Working Towards Consensus and Standardization

To translate these ideas into working realities, a coordinated and collaborative effort is essential. A SOCCA-led Mechanical Circulatory Support working group, composed of experts from the Clinical Practice Committee, in partnership with the Program Directors Advisory Council, could develop consensus-based ECMO and MCS competency guidelines for ACCM fellowship programs.

This initiative parallels earlier efforts, such as the 2015 development of Ultrasound Learning Goals for American Anesthesiology Critical Care Trainees, which laid the foundation for structured ultrasound competency within ACCM.5 A similar framework for MCS would advance the specialty’s commitment to standardized, high-quality training and equitable credentialing across institutions. 

References

  1. Barbaro RP, et al. Extracorporeal Life Support Organization Registry International Report 2023. ASAIO J. 2024;70(3):e15–e30.
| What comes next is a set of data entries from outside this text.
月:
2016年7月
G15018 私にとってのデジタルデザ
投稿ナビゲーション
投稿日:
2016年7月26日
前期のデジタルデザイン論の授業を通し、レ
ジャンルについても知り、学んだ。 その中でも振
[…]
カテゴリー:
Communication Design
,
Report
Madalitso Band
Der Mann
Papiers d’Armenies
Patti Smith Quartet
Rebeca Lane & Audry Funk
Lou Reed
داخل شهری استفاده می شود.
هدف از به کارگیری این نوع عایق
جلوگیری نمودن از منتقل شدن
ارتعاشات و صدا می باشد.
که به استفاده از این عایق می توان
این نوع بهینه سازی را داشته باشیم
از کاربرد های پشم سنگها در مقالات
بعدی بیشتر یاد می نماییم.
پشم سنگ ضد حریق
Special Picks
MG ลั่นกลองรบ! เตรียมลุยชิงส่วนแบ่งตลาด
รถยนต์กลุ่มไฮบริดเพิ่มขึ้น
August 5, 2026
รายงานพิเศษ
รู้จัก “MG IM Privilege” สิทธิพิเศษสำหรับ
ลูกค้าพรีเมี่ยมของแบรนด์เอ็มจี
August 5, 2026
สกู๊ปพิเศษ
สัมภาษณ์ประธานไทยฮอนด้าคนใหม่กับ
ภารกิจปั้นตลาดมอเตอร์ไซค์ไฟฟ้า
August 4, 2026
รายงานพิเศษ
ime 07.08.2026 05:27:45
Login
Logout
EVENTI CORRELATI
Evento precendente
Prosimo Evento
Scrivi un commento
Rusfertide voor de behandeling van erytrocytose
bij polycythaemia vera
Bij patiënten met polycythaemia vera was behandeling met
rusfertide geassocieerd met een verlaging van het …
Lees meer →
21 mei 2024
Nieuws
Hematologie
  2. Cook MR, Badulak J, Çoruh B, Kiraly LN, Zonies D, Cuschieri J, Bulger EM. Fellowship training in extracorporeal life support: Characterization and educational needs assessment. J Crit Care

  3. Accreditation Council for Graduate Medical Education (ACGME). ACGME Program Requirements for Graduate Medical Education in Advanced Heart Failure and Transplant Cardiology. Revision effective September 3 2025. Chicago, IL: Accreditation Council for Graduate Medical Education; 2025. Available at: https://www.acgme.org/globalassets/pfassets/programrequirements/2025-reformatted-requirements/159_advancedheartfailuretransplantcardiology_2025_reformatted.pdf. Accessed November 12 2025.

  4. Accreditation Council for Graduate Medical Education. ACGME Program Requirements for Graduate Medical Education in Adult Congenital Heart Disease: Review and Comment. Chicago, IL: ACGME; 2023. Available at: https://prod.acgme.org/globalassets/pfassets/reviewandcomment/rc/153_adultcongenitalheartdisease_rc_012023.pdf. Accessed November 12, 2025.

  5. Fagley RE, Haney MF, Beraud AS, Comfere T, Kohl BA, Merkel MJ, Pustavoitau A, von Homeyer P, Wagner CE, Wall MH. Critical Care Basic Ultrasound Learning Goals for American Anesthesiology Critical Care Trainees: Recommendations from an Expert Group. Anesth Analg. 2015 May;120(5):1041-1053. doi: 10.1213/ANE.0000000000000652. PMID: 25899271.